Text segment:
* * * * * * *
These efforts are nothing if not the seizing of a cultural zeitgeist where some customers expect more than a consumption-only relationship from the companies they do business with. Simon Sinek captured this shift with his proclamation that “People don’t buy what you do, they buy why you do it.” Not every customer cares, of course, but corporations have decided that pursuing “public works” marketing strategies are important enough to create and continue.
It’s relatively straightforward for a company to pursue one of these strategies. Success of a “public works” marketing strategy depends on the relevance of the idea to the company’s services or products. Pepsi’s Refresh Project received attention because it was atypical; argument remains as to whether or not it increased profitability. On the other hand, Red Bull’s approach has propelled it to the leading energy drink company worldwide, in terms of market share. Walmart’s embracement of sustainability saved the company $230 million through its waste diversion and recycling efforts in 2012; whether it has created new customers is arguable. Rare, however, is the organization that can take full advantage of both.
From a strictly mission-based perspective, there are not many better corporations than healthcare delivery organizations to pursue both a purposeful brand and murketing strategy. Along with this shift in marketing, we’re entering a world where people care about their health like never before, partly out of necessity, partly because of intrinsic motivation, and partly because of shifting culture.
Health Improvement as a Marketing Strategy
This crossroads of marketing, brand purpose, and consumer interest is where health improvement can become a strategic advantage for the forward-thinking healthcare delivery organization. Instead of continuing to spend marketing dollars on a deteriorating consumption-based advertising strategy, these organizations should embrace purposeful brand and murketing tactics. The future of marketing healthcare delivery is about helping people address needs; for instance: finding a doctor, easy prescription refills, and health improvement.
What underlies any purposeful brand strategy is the utilitarian value the strategy provides to the customer. Health improvement helps customers address a need while also creating goodwill, both of which create customer loyalty. Loyalty is the reason to pursue such a strategy. Health improvement communicates a healthcare delivery organization’s commitment to the betterment of the individual.
Healthcare delivery organizations should repurpose significant portions of their advertising budget to health improvement programming. Organizations should create robust (an emphasis on robust, traditional programming efforts don’t meet the need), innovative, and wide-spread health improvement programs that have visibility everywhere in the community: in schools, households, businesses and at athletic events, community fairs, neighborhood gatherings, etc.
As a result, the organization will create more loyal customer relationships, support customers in their pursuit of addressing a need, expose the organization to potential customers, raise the organization’s profile in the community, and improve health. Given the advent of new reimbursement models that reward value over volume in a managed health environment, there is a possibility health improvement programming will create future profitability by lowering the incidence of unnecessary healthcare consumption.
As Duncan Watts has eloquently noted, “If society is ready to embrace a trend, almost anyone can start one. If it isn’t, then almost no one can.” Given the attention that healthy eating and active living is receiving from society in general, there is no better time to pursue a purposeful brand strategy in the name of health improvement. There’s power in embracing culture; most importantly customers respond to it. The opportunity to transform healthcare organizations’ brands from the sick care focus they have had to the health care they will become is immense and immediate.
* * * * * * *
Work order 1: Name every company the marketing passage gives as an example of a "public works" marketing strategy.
Work order 2: Repeat the marketing passage word for word, everything from "Healthcare delivery organizations should" down to "neighborhood gatherings, etc.".
The listing after the marketing passage is separate material.
* * * * * * *
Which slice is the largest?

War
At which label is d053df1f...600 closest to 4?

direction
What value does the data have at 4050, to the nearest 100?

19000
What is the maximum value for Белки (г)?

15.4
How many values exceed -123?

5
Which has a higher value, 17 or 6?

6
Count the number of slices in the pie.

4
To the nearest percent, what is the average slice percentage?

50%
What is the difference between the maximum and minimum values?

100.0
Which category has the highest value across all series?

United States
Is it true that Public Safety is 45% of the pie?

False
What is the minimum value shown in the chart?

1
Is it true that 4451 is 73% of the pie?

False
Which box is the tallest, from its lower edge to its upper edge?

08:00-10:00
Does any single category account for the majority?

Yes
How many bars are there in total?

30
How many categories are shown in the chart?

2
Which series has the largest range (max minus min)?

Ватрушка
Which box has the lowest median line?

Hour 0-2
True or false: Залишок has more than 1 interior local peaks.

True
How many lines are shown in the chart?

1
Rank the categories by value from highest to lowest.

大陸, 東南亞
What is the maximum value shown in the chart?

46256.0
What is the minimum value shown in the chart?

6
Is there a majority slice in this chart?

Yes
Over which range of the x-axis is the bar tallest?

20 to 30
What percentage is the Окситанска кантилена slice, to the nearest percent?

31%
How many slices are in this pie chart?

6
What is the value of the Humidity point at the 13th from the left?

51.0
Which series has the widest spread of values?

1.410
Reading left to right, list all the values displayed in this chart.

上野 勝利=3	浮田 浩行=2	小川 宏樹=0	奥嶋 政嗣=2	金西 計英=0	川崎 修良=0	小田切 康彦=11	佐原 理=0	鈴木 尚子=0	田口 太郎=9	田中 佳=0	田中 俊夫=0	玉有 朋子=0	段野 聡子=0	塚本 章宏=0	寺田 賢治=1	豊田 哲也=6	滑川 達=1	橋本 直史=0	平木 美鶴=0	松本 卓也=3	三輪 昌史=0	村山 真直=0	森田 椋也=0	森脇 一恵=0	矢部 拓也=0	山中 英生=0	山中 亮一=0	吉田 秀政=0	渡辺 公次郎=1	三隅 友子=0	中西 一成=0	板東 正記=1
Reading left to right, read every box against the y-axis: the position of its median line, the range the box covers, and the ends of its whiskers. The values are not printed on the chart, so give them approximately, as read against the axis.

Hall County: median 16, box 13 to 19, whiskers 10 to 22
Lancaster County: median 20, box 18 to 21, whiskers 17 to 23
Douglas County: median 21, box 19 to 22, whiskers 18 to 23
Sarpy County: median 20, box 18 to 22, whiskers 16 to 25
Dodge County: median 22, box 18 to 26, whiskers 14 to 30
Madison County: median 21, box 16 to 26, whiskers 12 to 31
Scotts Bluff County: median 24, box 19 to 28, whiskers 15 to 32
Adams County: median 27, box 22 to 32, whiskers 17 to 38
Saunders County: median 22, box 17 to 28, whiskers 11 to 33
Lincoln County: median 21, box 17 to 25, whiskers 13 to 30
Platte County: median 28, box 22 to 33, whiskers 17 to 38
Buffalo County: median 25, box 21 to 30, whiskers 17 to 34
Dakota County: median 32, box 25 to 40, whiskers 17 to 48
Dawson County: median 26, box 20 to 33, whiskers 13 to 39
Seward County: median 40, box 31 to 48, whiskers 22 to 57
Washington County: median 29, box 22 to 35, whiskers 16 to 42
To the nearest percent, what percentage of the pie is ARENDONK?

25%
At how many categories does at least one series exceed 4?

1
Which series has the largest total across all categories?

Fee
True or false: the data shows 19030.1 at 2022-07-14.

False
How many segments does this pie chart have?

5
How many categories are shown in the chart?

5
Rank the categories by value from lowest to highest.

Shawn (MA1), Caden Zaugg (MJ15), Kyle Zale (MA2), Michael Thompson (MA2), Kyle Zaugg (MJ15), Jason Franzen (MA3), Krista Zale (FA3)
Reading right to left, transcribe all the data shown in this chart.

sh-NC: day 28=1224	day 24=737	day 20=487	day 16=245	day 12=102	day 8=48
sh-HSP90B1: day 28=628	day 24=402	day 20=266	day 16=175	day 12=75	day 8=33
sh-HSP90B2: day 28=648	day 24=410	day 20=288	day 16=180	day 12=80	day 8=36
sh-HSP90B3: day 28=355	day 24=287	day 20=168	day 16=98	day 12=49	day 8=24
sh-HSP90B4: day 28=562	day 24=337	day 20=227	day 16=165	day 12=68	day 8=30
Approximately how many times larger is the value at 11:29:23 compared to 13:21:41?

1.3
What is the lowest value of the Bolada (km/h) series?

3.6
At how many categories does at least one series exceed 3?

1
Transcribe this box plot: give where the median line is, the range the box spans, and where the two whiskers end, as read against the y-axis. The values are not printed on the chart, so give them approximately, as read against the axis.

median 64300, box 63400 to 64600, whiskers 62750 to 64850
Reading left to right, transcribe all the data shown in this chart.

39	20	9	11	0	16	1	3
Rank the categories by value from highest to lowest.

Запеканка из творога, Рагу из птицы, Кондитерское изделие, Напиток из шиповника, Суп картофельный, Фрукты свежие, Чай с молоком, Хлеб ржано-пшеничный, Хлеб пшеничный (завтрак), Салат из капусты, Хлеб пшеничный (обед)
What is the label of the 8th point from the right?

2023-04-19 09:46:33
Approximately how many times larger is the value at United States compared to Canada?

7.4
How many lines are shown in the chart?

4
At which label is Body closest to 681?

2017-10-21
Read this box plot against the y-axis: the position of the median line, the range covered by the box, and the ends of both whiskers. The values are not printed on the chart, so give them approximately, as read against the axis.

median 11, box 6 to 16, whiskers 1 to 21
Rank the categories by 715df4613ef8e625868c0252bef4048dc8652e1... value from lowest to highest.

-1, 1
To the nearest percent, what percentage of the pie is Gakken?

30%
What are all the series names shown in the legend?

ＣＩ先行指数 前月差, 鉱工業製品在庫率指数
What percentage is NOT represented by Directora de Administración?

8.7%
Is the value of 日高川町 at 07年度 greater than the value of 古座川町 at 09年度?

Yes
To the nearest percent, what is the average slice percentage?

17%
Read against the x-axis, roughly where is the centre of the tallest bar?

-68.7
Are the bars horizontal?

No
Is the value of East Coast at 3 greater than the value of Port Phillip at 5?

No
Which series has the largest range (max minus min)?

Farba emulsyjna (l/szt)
* * * * * * *
Exercise answer 1: Pepsi, Red Bull, Walmart

Exercise answer 2:
Healthcare delivery organizations should repurpose significant portions of their advertising budget to health improvement programming. Organizations should create robust (an emphasis on robust, traditional programming efforts don’t meet the need), innovative, and wide-spread health improvement programs that have visibility everywhere in the community: in schools, households, businesses and at athletic events, community fairs, neighborhood gatherings, etc.